Maintenance and Operational Impact
Maintenance is another area where practical differences become apparent.
Evaporator maintenance often involves manual cleaning of heat exchanger plates, resulting in longer downtime and higher crew involvement. These procedures are labor-intensive and sensitive to fouling and scaling, particularly under varying operating conditions.
RO systems rely primarily on automated Clean‑In‑Place (CIP) procedures. Cleaning cycles are predictable, controlled, and require limited manual intervention. While RO systems use consumables such as membranes, filters, and chemicals, routine maintenance generally demands fewer man‑hours and shorter downtime periods.
From an operational standpoint, this translates into more predictable maintenance planning and consistent water availability.

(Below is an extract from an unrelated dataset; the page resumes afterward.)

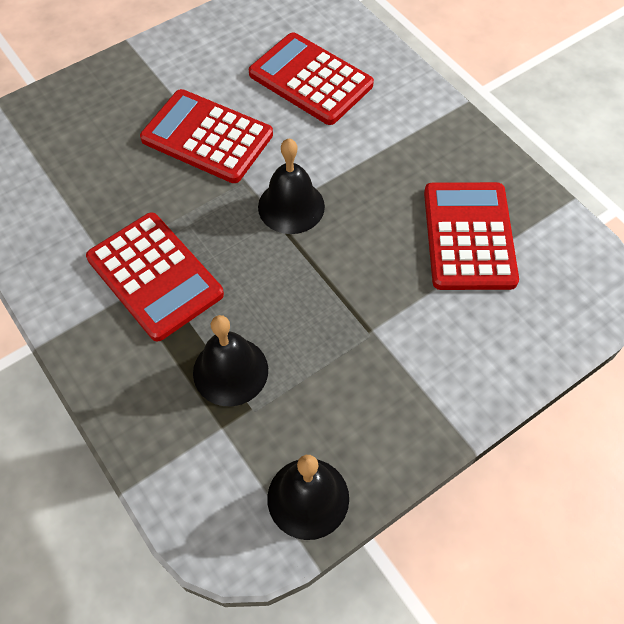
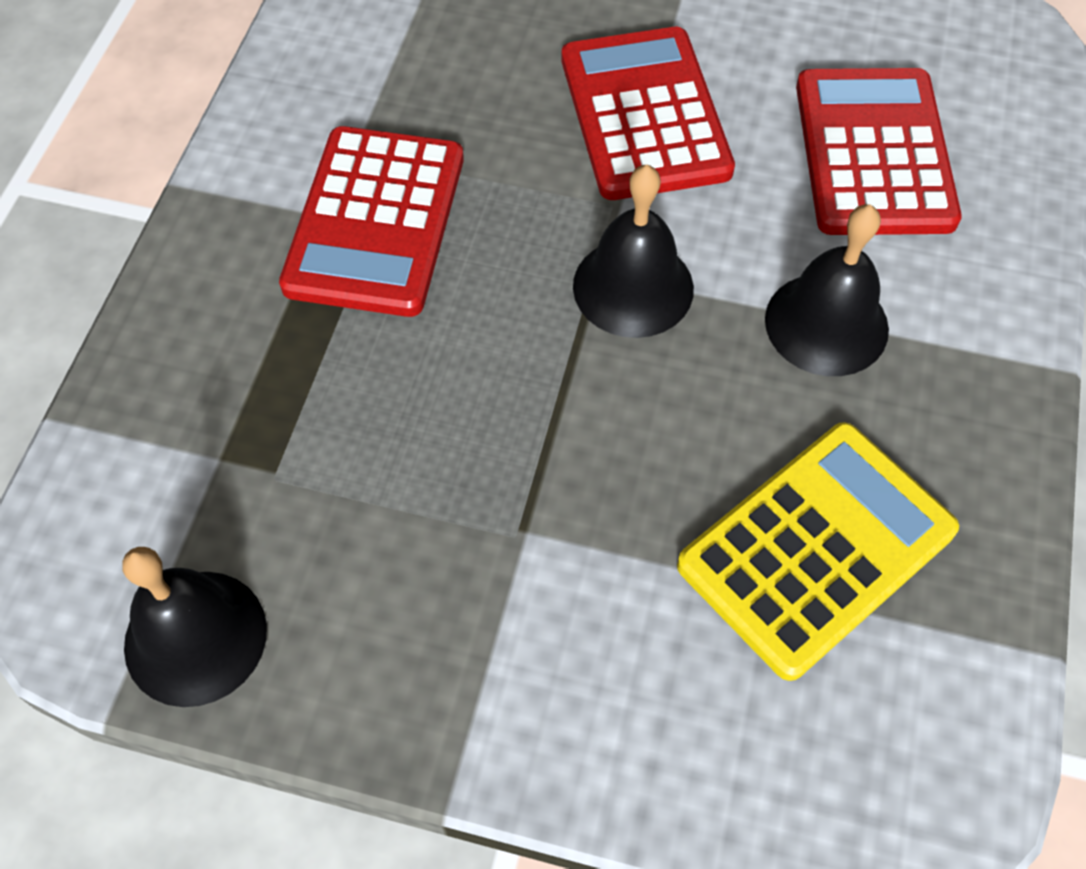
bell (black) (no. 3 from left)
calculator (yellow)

What 120 Years Actually Means for Customers
So what does a customer really choose when they choose Hatenboer-Water today?
Not just a supplier. Not just technology. They choose continuity. A partner that understands that water on board is not an isolated system, but part of crew health, compliance, sustainability, and operational reliability.
They choose a company that has adapted through wars, technological shifts, regulatory changes, and market upheavals and is still prepared to adapt tomorrow.
“History only matters if you use it,” Willem concludes. “For us, it’s not something to lean on. It’s something we build on.”
At 120 years old, Hatenboer-Water is still moving forward.